I continued to walk on, closely watching my GPS, criss-crossing in between rice fields and crops with many locals saying ”only one”, clearly not used to seeing someone walk entirely alone and without a guide. At around 5 pm I spotted a group of tourists with their guide at the other side of a rice field and I knew I must be close to a tourist-approved village, as the sun sets at 6 pm. Rightly so, and at 6 pm I entered what was a major stop-over village on the Kalaw-Inle Trek. I then found out, that all the guided tours do the Kalaw-Inle as a tree-day hike, choosing various villages for staying overnight the first night, but most staying at this village on night two, unless continuing 2 km to a large monastery.

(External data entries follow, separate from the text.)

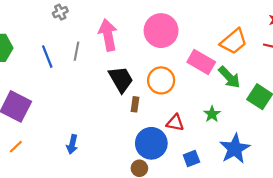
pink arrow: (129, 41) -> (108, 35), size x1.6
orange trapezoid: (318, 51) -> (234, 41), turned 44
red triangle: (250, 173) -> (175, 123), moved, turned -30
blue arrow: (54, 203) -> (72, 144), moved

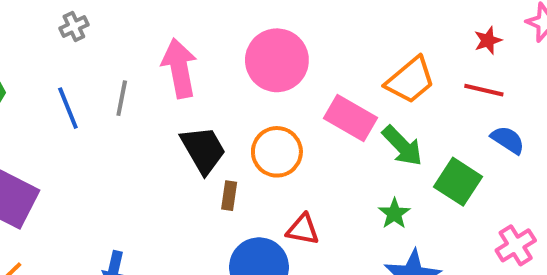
gray cross: (60, 12) -> (74, 26), moved
green star: (212, 114) -> (394, 214), moved

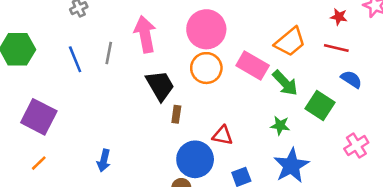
red star: (488, 40) -> (339, 17), turned 30
orange circle: (277, 152) -> (206, 68), moved
green star: (394, 214) -> (280, 126), turned -30

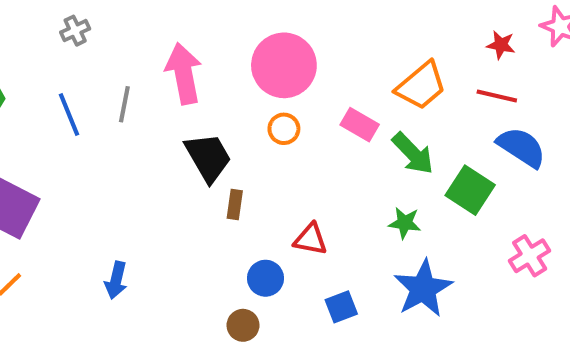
pink rectangle: (253, 66) -> (360, 125), size x0.7
orange circle: (206, 68) -> (284, 129), size x0.6
blue semicircle: (351, 79) -> (521, 147), size x1.4
blue circle: (195, 159) -> (266, 278), size x0.6

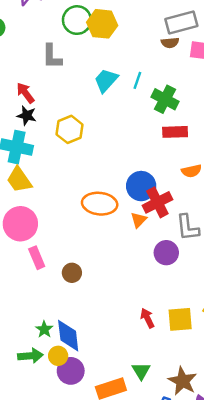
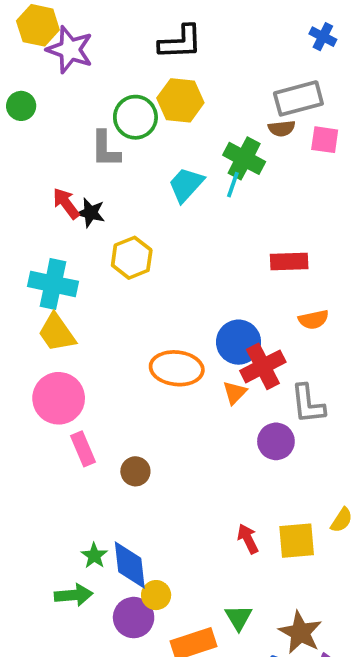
green circle: (77, 20) -> (135, 117), moved
green cross: (165, 99) -> (244, 158), moved
black star: (27, 116) -> (90, 213), moved
yellow circle: (58, 356) -> (156, 595), moved

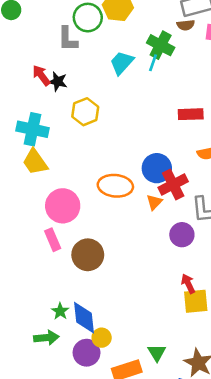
pink circle: (59, 398) -> (63, 206), moved
brown circle: (135, 471) -> (88, 255), size x1.6
red arrow: (248, 539) -> (188, 284), moved

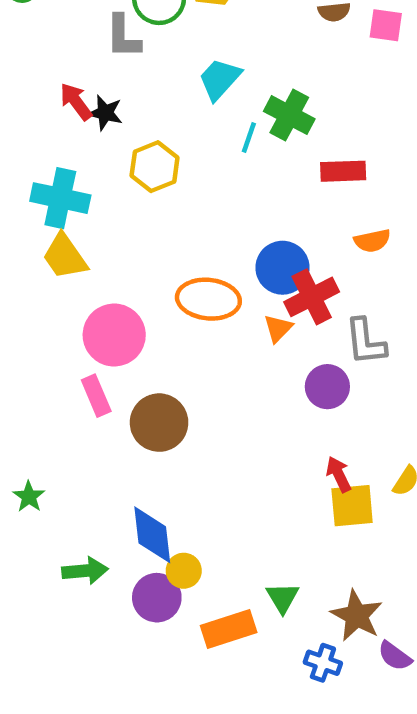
green cross: (161, 45) -> (289, 115), moved
cyan line: (153, 63) -> (249, 137), moved
green star: (60, 311) -> (29, 497), moved

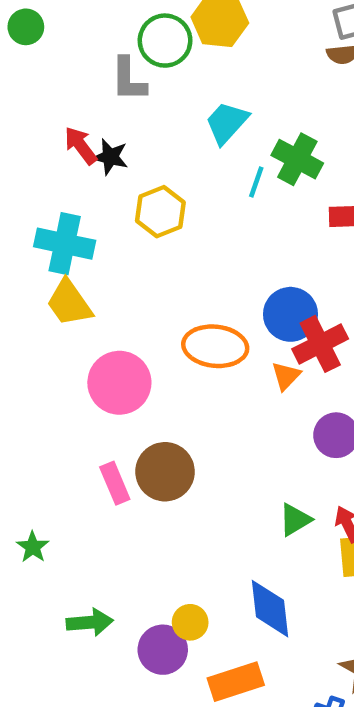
pink rectangle: (96, 396) -> (115, 483), moved
blue diamond: (152, 535) -> (270, 609), moved
green triangle: (283, 598) -> (295, 520), moved, turned 30

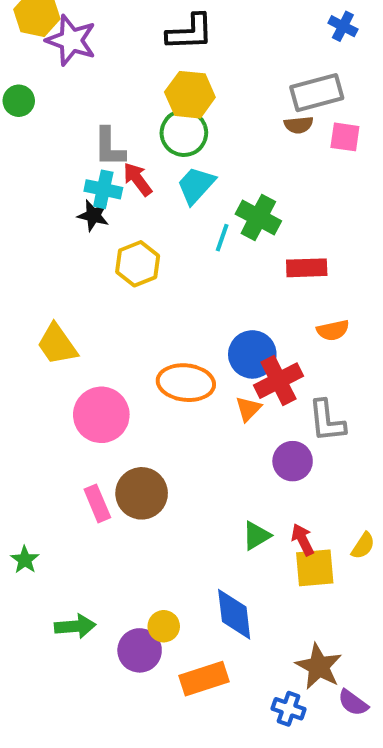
green circle: (165, 41) -> (184, 133), moved
red arrow: (81, 145) -> (138, 179), moved
cyan cross: (65, 244) -> (103, 189), moved, size x0.7

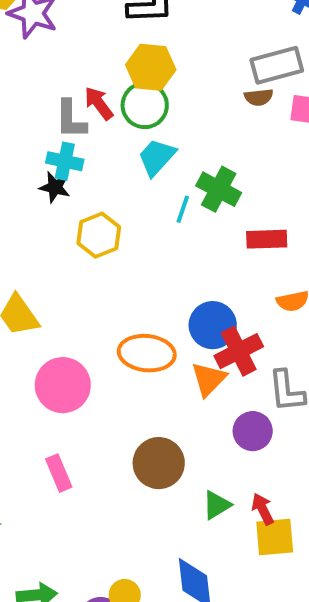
red arrow: (138, 179) -> (99, 103), moved
orange triangle: (248, 409) -> (209, 379), size x1.4
brown circle: (142, 493) -> (159, 463), moved

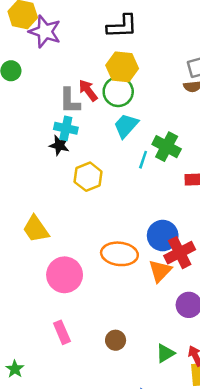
brown circle: (159, 463) -> (116, 340), moved, size x0.6

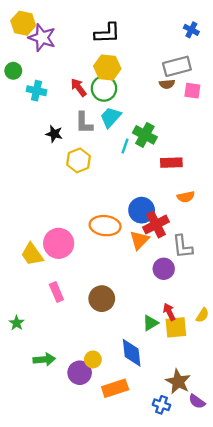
gray L-shape: (70, 101) -> (84, 123), moved
cyan cross: (66, 128) -> (37, 91), moved
yellow trapezoid: (36, 229) -> (32, 254), moved
brown circle: (116, 340) -> (102, 299), size x1.5
green triangle: (165, 353) -> (150, 323), moved

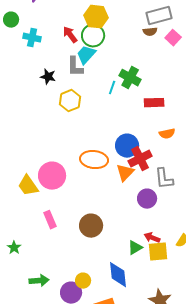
pink square: (192, 91) -> (173, 38), turned 35
cyan trapezoid: (111, 117) -> (86, 55), moved
red arrow: (169, 312) -> (152, 238), turned -42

As I entered the village I immediately knew that I had entered the tourist trail, as a group of 10 walkers yelled ”welcome, you made it” from a table where they were having beers. I walked further into the village, approached some villagers, made the sign for sleeping and was immediately pointed to the house right next to me. Mats on the floor upstairs, bucket shower, toilet, dinner with beer and breakfast: All 7000 Kyats. Incredibly friendly hosts, clearly used to having walkers stay overnight. Almost no English was spoken apart from ”son” ”grandson” ”daughter-in-law”. Family is important here.
The next day I was clearly on the tourist trail, meeting about 100 other walkers on the way down to Inle Lake. The trail I downloaded, stopped in a village with no road access close to the lake, where all the guided tourists take a boat to Nyaungschwe. I am sure I could have negotiated a boat as well, but I chose to walk back 2 km to the main road an negotiate a motor-bike to Nyaungschwe. So close (17 km) to Nyaungschwe and yet the villages on the Western shore of Inle lake are virtually untouched and the motorcycle driver and his mother clearly had not dealt with tourists before as they had no idea what to charge for the motorbike ride to Nyaungschwe.